======== GIVEN TEXT

= Hannibal Evans Lloyd =

Hannibal Evans Lloyd (1771–July 15, 1847) was an English linguist and translator.

==Life==
Born in London, he was son of Henry Humphrey Evans Lloyd and Mary, sister of the Chevalier de Johnstone. An orphan while still young, he was brought up by relatives. In the spring of 1800 he settled at Hamburg. At a late stage of the Napoleonic Wars, the city was occupied by the French army, Lloyd fought in its defence, and then escaped.

In 1813 Evans received an appointment in the Foreign Office. He retained the post till his death, at Blackheath on 15 July 1847.

==Works==
Lloyd was a contributor to the Literary Gazette from its founding in 1817, mainly on archæology and the fine arts. A friend of Friedrich Gottlieb Klopstock, Lloyd translated with him most of Der Messias, but did not publish his version. He also knew Christoph Daniel Ebeling well, and wrote his obituary for the Gazette. He reviewed German books for the Foreign Quarterly Review.

Lloyd wrote Italian verse, and maintained a correspondence with travellers and men of science. His original writings were:

- Hamburgh, or a particular account of the Transactions which took place in that City during the first six months of 1813, London, 1813. Written at the suggestion of Lord Bathurst.
- Alexander I, Emperor of Russia, or a Sketch of his Life, London, 1826.
- George IV, Memoirs of his Life and Reign, London, 1830.

================
======== GIVEN DATA

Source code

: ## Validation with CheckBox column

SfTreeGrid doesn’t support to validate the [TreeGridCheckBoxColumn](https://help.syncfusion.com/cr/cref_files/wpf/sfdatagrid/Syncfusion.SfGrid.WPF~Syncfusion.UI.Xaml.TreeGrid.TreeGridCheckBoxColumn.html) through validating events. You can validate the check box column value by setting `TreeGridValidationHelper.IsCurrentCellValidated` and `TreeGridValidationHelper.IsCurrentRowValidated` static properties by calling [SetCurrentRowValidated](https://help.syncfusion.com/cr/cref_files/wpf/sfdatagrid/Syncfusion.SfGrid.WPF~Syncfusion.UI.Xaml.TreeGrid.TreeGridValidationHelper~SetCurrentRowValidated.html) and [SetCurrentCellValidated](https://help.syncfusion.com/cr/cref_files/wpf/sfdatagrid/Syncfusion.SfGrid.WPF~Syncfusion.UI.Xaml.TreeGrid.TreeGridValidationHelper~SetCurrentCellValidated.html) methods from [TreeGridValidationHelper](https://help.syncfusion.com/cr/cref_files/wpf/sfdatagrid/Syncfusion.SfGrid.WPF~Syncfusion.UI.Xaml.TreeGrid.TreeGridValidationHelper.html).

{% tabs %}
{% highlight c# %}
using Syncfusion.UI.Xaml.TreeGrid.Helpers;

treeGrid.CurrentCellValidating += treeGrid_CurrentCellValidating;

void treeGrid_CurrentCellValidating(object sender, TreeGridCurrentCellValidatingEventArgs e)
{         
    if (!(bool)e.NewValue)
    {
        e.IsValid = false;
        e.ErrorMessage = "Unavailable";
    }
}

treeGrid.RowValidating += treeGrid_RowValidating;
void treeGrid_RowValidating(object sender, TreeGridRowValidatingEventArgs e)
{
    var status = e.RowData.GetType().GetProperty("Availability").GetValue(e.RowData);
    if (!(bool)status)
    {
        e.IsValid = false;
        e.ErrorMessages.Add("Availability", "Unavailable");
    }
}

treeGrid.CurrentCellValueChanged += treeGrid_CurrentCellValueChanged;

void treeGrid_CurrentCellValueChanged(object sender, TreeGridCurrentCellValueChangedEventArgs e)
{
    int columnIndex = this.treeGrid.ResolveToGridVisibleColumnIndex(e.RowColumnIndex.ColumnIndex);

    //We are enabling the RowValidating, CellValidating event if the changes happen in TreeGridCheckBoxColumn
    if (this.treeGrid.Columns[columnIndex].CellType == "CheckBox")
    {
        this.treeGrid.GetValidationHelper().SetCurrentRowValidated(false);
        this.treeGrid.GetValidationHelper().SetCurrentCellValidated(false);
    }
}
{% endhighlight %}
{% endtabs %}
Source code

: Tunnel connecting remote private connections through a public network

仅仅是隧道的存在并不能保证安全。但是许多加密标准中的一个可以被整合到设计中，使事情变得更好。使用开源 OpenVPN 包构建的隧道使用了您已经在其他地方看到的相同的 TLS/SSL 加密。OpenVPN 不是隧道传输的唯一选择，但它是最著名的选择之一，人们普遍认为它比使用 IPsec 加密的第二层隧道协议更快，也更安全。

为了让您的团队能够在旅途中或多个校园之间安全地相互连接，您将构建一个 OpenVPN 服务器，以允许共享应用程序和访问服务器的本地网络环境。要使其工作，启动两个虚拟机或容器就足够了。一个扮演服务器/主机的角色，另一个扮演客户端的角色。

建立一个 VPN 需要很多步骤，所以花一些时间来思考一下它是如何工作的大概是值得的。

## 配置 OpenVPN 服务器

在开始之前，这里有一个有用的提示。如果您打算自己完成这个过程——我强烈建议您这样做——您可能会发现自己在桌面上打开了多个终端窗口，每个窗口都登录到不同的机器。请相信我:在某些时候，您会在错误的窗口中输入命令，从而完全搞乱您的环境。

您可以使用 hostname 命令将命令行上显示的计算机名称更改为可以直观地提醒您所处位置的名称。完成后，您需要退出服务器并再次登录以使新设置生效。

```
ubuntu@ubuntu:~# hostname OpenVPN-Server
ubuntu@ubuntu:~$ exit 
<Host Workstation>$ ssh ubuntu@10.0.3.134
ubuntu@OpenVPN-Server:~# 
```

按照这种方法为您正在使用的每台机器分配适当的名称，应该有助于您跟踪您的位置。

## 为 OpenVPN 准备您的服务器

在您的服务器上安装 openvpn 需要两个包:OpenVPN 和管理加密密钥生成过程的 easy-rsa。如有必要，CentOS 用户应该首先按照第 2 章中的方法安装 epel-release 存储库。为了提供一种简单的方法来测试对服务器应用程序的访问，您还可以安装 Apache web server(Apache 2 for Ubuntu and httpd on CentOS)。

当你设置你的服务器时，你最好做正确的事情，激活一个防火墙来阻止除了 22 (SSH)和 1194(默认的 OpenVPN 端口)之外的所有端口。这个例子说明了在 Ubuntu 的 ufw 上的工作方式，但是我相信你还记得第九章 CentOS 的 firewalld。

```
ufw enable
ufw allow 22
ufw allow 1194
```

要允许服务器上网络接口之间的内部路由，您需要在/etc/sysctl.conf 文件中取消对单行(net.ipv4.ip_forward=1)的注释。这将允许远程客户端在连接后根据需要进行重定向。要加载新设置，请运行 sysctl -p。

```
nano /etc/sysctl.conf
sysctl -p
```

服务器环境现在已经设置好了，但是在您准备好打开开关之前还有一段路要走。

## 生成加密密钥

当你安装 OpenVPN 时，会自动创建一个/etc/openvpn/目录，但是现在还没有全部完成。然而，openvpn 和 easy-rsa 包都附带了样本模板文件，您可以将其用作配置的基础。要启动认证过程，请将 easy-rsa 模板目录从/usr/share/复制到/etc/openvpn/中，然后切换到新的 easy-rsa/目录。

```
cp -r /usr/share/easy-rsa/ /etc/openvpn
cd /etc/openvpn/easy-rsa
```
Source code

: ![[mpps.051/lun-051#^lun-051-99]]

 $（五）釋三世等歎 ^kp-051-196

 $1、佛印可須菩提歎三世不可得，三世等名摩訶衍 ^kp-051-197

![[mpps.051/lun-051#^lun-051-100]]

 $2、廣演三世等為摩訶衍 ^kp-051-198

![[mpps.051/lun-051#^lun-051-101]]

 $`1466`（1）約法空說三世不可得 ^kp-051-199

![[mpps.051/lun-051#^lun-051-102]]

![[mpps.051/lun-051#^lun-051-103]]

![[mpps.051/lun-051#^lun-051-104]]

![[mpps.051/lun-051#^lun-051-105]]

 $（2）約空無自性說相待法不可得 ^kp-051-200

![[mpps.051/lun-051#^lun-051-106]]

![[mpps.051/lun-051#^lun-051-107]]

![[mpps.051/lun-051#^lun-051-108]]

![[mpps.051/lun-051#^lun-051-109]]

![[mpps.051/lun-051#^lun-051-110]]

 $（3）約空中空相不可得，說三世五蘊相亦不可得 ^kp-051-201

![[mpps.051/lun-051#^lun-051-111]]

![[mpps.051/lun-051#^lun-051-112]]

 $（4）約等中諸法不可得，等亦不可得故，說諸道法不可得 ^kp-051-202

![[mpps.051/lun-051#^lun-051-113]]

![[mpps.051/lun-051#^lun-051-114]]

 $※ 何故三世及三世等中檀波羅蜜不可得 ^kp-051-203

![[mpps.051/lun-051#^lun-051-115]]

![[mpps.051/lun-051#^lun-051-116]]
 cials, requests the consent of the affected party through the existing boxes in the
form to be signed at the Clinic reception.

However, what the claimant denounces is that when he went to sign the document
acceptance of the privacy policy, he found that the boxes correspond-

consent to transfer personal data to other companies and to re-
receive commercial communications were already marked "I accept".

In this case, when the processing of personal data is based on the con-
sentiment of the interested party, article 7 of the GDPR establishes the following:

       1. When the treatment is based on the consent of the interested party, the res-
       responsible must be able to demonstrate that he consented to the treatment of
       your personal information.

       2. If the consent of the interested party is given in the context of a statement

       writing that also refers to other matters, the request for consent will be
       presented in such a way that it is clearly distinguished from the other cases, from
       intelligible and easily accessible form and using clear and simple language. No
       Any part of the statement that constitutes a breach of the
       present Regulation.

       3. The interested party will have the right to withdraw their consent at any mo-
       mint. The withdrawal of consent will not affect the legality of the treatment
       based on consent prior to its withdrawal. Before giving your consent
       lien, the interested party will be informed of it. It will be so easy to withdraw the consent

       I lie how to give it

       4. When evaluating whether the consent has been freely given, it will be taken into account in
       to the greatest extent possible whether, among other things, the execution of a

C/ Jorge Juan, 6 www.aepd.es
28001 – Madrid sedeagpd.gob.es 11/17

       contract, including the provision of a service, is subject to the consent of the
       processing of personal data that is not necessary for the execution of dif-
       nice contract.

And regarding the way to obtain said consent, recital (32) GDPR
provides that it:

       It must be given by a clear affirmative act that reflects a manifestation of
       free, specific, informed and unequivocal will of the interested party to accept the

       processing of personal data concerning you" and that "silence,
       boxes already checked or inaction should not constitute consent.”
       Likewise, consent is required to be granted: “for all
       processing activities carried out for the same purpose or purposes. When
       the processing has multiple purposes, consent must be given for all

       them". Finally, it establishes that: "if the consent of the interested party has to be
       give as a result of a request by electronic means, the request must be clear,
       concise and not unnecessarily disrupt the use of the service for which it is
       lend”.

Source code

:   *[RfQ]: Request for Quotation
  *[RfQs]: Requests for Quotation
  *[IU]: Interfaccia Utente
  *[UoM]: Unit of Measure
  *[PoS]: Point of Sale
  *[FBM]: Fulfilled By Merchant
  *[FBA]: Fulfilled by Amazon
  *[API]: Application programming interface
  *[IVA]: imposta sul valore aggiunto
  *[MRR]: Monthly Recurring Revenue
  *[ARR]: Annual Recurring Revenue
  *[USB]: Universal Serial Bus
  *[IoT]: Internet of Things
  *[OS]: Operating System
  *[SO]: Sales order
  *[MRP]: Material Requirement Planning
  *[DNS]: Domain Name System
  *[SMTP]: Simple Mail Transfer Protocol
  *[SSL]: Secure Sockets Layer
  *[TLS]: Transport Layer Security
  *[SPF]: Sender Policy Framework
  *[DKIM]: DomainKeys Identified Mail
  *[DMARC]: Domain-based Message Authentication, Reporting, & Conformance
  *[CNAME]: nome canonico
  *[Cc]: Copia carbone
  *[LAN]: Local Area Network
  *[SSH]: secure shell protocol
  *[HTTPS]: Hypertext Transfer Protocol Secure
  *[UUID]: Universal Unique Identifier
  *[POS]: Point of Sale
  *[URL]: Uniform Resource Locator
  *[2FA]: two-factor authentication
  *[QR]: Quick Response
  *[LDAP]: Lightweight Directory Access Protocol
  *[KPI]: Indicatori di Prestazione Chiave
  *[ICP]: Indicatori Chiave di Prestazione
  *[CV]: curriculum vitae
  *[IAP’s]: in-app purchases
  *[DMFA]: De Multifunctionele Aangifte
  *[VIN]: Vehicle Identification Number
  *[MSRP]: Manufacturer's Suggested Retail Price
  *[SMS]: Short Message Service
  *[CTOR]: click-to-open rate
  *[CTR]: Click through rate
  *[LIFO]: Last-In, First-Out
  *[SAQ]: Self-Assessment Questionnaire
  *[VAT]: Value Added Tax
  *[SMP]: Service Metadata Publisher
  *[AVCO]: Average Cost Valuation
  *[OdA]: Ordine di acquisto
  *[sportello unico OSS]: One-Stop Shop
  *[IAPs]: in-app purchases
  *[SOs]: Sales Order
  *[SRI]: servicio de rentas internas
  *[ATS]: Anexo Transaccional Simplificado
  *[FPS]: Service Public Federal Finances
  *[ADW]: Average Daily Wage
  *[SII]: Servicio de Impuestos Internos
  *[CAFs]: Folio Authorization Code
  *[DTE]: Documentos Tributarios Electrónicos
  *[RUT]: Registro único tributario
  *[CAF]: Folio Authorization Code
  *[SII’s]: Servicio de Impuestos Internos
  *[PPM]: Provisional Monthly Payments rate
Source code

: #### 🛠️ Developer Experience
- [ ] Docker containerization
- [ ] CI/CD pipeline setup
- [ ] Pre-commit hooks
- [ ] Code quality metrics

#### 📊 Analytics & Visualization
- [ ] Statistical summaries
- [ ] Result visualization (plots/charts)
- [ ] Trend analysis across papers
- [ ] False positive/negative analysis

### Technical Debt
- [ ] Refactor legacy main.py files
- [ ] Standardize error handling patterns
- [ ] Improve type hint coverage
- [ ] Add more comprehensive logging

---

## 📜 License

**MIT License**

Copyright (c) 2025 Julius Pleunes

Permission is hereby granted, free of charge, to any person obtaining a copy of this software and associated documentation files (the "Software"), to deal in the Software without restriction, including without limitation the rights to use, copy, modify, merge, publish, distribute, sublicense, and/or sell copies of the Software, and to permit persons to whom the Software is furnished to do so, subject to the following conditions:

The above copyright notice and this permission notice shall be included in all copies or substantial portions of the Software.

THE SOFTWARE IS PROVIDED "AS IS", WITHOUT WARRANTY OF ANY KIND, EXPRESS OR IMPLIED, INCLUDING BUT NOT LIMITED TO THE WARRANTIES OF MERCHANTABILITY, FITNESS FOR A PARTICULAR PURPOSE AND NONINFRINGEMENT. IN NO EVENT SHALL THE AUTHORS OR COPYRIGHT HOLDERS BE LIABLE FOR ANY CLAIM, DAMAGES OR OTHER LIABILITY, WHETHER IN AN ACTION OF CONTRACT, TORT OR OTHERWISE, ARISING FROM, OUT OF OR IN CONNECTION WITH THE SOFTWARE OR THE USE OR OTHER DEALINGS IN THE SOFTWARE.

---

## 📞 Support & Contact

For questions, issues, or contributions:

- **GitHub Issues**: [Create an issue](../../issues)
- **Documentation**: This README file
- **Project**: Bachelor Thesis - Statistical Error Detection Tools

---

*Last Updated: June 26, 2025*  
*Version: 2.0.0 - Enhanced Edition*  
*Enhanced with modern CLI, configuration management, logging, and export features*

================

> **EXPLORE THE MATERIAL**
1. Turn the paragraph of the Hannibal Evans Lloyd article that begins "Lloyd was a contributor" into a short bulleted list. Keep its main facts.
2. Carry on the Hannibal Evans Lloyd article from its last line.

> **OUTPUTS BY TASK**
1.
- Contributed to the Literary Gazette from its founding in 1817, mainly on archaeology and the fine arts.
- With his friend Friedrich Gottlieb Klopstock, translated most of Der Messias but never published the version.
- Knew Christoph Daniel Ebeling well and wrote his obituary for the Gazette.
- Reviewed German books for the Foreign Quarterly Review.

2.
- Descriptive and Historical Illustrations, in English and French, accompanying John Coney's Architectural Beauties of Continental Europe, London, from 1831.
- Descriptive and Historic Illustrations, accompanying Picturesque Views in England and Wales by J. M. W. Turner, 2 vols. London, 1832–1838.
- Theoretisch-praktische Englische Sprachlehre für Deutsche, 4th edit., Hamburg, 1833, a standard grammar in German universities.
- English and German Dialogues: with a collection of idioms, Hamburg, 1842.

Lloyd edited or revised:

- John Booth, Battle of Waterloo;
- C. W. Rördansz, European Commerce, 1818 (another edit. 1819);
- C. T. Rabenhorst, German and English Dictionary, 1829;
- Englisches Lesebuch (Gems of Modern English Literature), Hamburg, 1832; and
- Benjamin Guy Babington's translation of Justus Hecker's Epidemics of the Middle Ages, 1844 (Sydenham Society).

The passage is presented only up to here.